**QUESTIONS TO ANSWER**
- A) Please list every qualified conservation purpose that the conservation easement text says an easement deed may protect.
- B) Answer these questions from the conservation easement text:
(i) For up to how many years can excess easement deductions carry forward?
(ii) What deduction cap applies to C-corporations that are not qualified farmers or ranchers?
(iii) In which act did Congress enact §170(f)(13)?

**PROVIDED PASSAGE**
• • • •

Who Can Claim Conservation Easement Deductions

Individuals (50% AGI cap), qualified farmers and ranchers (100% cap if gross farm income > 50% of total gross income and the easement keeps land available for agriculture), C-corporations (10% taxable income cap, 25% for qualified farmer/rancher C-corps), and S-corps / partnerships (deduction passes through to owners subject to their own AGI cap). The donee must be a qualified organization — a §170(b)(1)(A)(vi) public charity or a government entity. Private foundations do not qualify. The easement deed must be perpetual and protect a qualified conservation purpose: open space, habitat, recreation, scenic enjoyment, or farmland.

The §170(f)(13) Syndicated 2.5x Bar

Congress enacted §170(f)(13) in the 2022 Consolidated Appropriations Act (effective for contributions after Dec 29 2022) to shut down abusive syndicated conservation easement (SCE) shelters. The rule disallows a partnership's deduction to the extent the claimed easement value exceeds 2.5x the partner's adjusted basis in the partnership immediately before the contribution. Exceptions exist for family partnerships, 3-year holding periods, and qualified farm/ranch easements. SCEs are also listed transactions requiring Form 8886 disclosure — failure to disclose triggers 20–40% penalties under §6707A. The TCJA-era SCEs sold pre-2023 are now under heavy IRS audit pressure.

15-Year Carryforward And When To Claim

Excess easement deductions carry forward up to 15 years — five times longer than the standard 5-year charitable carryforward — under §170(b)(1)(E) and §170(b)(2)(B). This carryforward is one of the most powerful in the tax code for high-net-worth landowners: a $5M easement against $200K AGI can deduct $100K/year for 15 years (or 100% for a qualified farmer, recovering the full value). Time the donation for a high-AGI year (sale of business, major Roth conversion, equity vesting) to maximize the year-1 absorption. Form 8283 Section B plus a qualified appraisal by a qualified appraiser are mandatory for easements valued over $5,000 — and for any easement, expect IRS scrutiny.

Common Conservation Easement Mistakes

(1) Investing in a syndicated easement — claimed deductions of 4x–9x basis trigger automatic IRS audit and §170(f)(13) disallowance. (2) Missing Form 8886 for listed transactions — penalty is the greater of $50,000 or 75% of the tax benefit. (3) Using a non-qualified appraiser — credential and methodology requirements are strict; failed appraisals collapse the entire deduction. (4) Easement on land not held long-term — requires 1-year holding (3-year for partnerships under §170(f)(13)). (5) Ignoring state tax credits — many states (VA, CO, NM, SC, GA) offer transferable state tax credits stacking on top of the federal deduction.

Last updated May 2026. Sources: 26 USC §170(h) and §170(f)(13), IRS Pub 526 (Charitable Contributions), IRS Notice 2017-10 (listed transaction designation). Estimate only — confirm with a tax professional and qualified appraiser.

• • • •

**RECORDS PROVIDED**
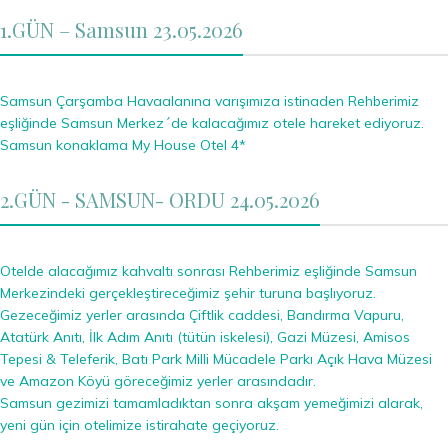
1.GÜN – Samsun 23.05.2026
Samsun Çarşamba Havaalanına varışımıza istinaden Rehberimiz
eşliğinde Samsun Merkez´de kalacağımız otele hareket ediyoruz.
Samsun konaklama My House Otel 4*
2.GÜN - SAMSUN- ORDU 24.05.2026
Otelde alacağımız kahvaltı sonrası Rehberimiz eşliğinde Samsun
Merkezindeki gerçekleştireceğimiz şehir turuna başlıyoruz.
Gezeceğimiz yerler arasında Çiftlik caddesi, Bandırma Vapuru,
Atatürk Anıtı, İlk Adım Anıtı (tütün iskelesi), Gazi Müzesi, Amisos
Tepesi & Teleferik, Batı Park Milli Mücadele Parkı Açık Hava Müzesi
ve Amazon Köyü göreceğimiz yerler arasındadır.
Samsun gezimizi tamamladıktan sonra akşam yemeğimizi alarak,
yeni gün için otelimize istirahate geçiyoruz.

• • • •

**ANSWERS FOR THE TASKS**
- A) Open space, habitat, recreation, scenic enjoyment, farmland

- B)
(i) Up to 15 years
(ii) 10% of taxable income
(iii) The 2022 Consolidated Appropriations Act